■ What the exercise asks: In the listing below, how many lines hold the string "Researchers"? Reply with the number and nothing else.

(Beginning of Exercise data)

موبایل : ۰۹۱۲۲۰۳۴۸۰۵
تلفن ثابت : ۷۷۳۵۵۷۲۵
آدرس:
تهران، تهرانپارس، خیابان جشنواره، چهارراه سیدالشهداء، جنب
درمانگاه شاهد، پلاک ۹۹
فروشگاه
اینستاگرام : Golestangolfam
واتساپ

(End of Exercise data)
(Beginning of Exercise data)

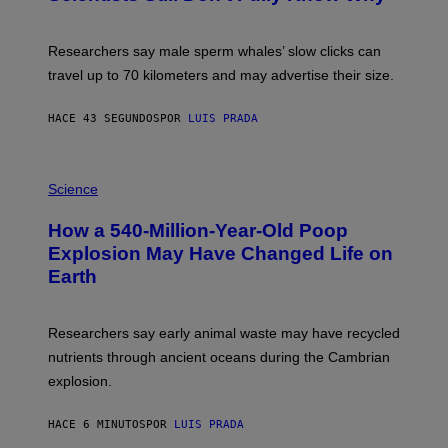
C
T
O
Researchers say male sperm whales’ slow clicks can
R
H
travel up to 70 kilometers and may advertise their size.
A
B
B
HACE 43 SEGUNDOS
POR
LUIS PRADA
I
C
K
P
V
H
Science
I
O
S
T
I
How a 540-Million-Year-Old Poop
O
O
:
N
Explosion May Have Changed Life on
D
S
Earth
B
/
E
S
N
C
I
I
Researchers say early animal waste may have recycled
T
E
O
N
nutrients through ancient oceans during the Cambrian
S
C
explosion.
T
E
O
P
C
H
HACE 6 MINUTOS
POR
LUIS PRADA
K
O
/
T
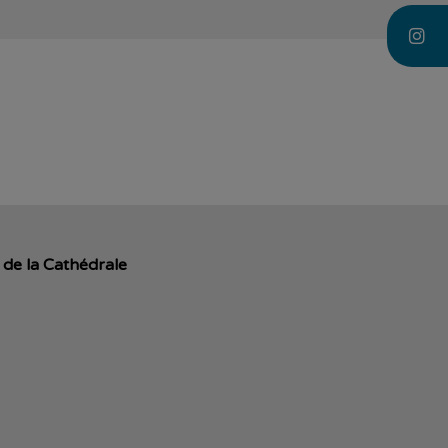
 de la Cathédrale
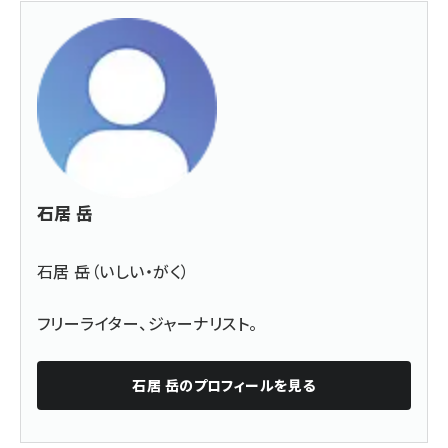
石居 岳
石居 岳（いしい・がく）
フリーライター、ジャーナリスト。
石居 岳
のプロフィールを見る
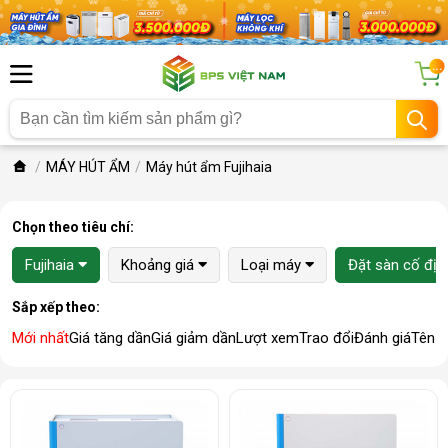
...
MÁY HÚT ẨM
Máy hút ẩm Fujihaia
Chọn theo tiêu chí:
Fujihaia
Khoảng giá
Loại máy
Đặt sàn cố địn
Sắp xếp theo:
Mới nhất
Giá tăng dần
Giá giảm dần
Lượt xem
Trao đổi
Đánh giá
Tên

(End of Exercise data)

■ Solved problem: 2